▶ [Provided text]
============
My Place or Yours? (Or a story from the hell of trying to buy a house in Phoenix)
As most of you know, the Cornerstone Mother Ship resides in the Land of the Sun in glorious Scottsdale, Ariz. And for those of you in colder climates, we are always ready to greet you here at our offices if you need a break from the snow. Up until this spring, I had actually worked remotely from my Kansas “office.” It wasn’t unusual for me to watch house prices decline in the greater Phoenix area at the same inverse rate as snow increased outside my windows on the prairies in Kansas. After much internal conflict, I finally decided that I had to look for a house closer to work and higher temps.
This story is about one man’s journey to buy a house in the post “financial meltdown” from the consumer’s viewpoint and to see if greater conclusions can be drawn.
I started looking for a house in Phoenix in February of this year. I chose a Realtor based on recommendations from my friends, and she turned out to be a real sweetheart. She gave me access to the MLS listings, I scheduled a trip to Phoenix, and right before the trip I picked out 20 houses under $150k that I wanted to see. My thinking was that I would look for a bargain since I was keeping my home in Kansas. So I show up in Phoenix, meet the Realtor and run into the first problem. All of the houses are gone in the two days between the time I picked them and I met the Realtor. Apparently if you don’t start in the $175k and up range, the houses are all going to the cash investors. So then I notice that every listing, no matter the price, is approximately 50% of its one time high. I decide I may just as well go up the property ladder, right? After all, this is still America. Land of the free (and easy credit). I raise the limit to $300k and all of a sudden I can go shopping for houses.
============
▶ [Excerpted records]
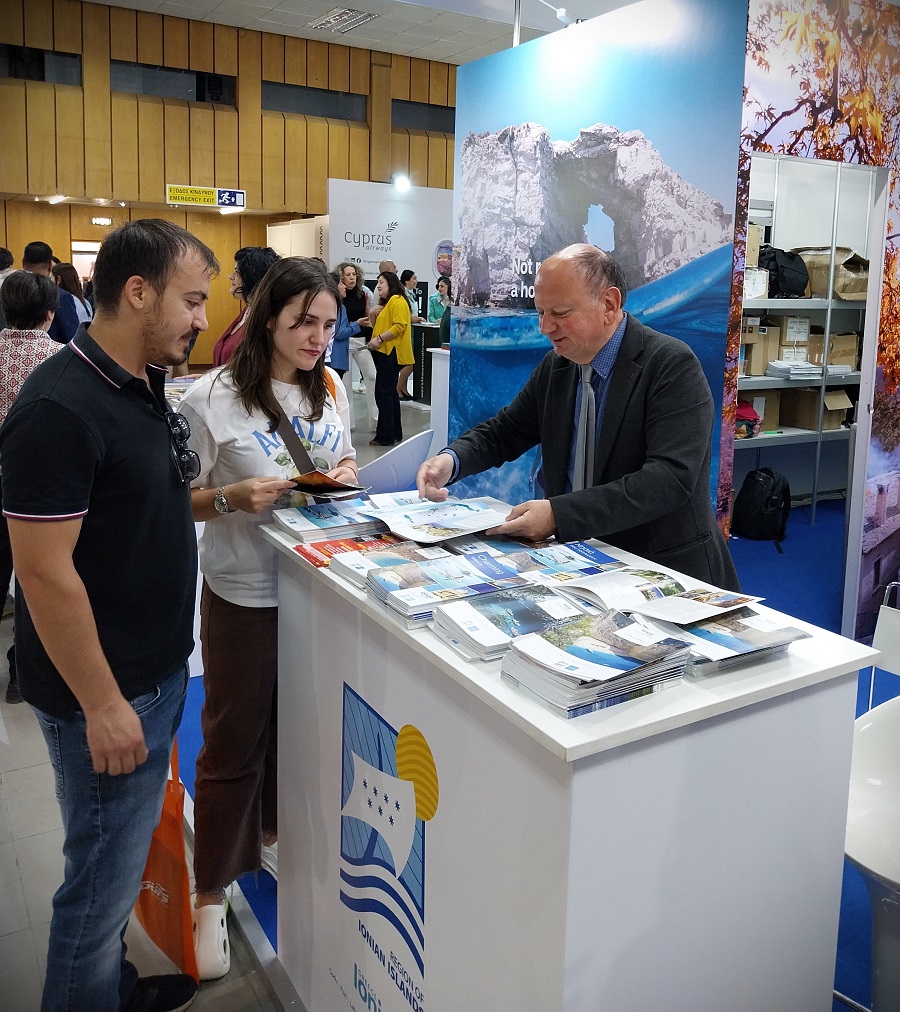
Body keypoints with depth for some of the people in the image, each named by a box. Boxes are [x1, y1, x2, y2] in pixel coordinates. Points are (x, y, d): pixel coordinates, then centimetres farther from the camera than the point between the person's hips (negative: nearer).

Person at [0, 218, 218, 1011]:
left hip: (156, 671, 9)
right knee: (104, 875, 9)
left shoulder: (143, 388, 6)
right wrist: (103, 705, -19)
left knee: (124, 858, 24)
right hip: (105, 690, -9)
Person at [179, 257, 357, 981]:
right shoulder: (213, 398, -14)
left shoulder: (330, 387, 3)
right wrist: (235, 497, -27)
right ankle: (212, 894, 25)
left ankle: (276, 832, 46)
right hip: (245, 592, -5)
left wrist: (346, 472, -6)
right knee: (234, 739, 7)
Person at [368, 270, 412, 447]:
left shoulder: (397, 300, -10)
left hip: (391, 353, -11)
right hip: (386, 353, 11)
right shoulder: (387, 302, 22)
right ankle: (395, 433, 22)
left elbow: (399, 326, -21)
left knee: (384, 394, -10)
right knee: (390, 393, 15)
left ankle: (385, 436, -7)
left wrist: (379, 339, -20)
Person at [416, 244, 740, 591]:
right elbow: (505, 431, 17)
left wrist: (559, 514, -30)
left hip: (669, 571, -6)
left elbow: (670, 478, -25)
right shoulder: (554, 366, 7)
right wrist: (451, 459, -5)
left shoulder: (673, 365, -14)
============
▶ [Exercise prompt] Rewrite everything in the house-hunting story from "This story is" down to "can be drawn.", changing "journey" to "quest".

▶ [Solution to the exercise]
This story is about one man’s quest to buy a house in the post “financial meltdown” from the consumer’s viewpoint and to see if greater conclusions can be drawn.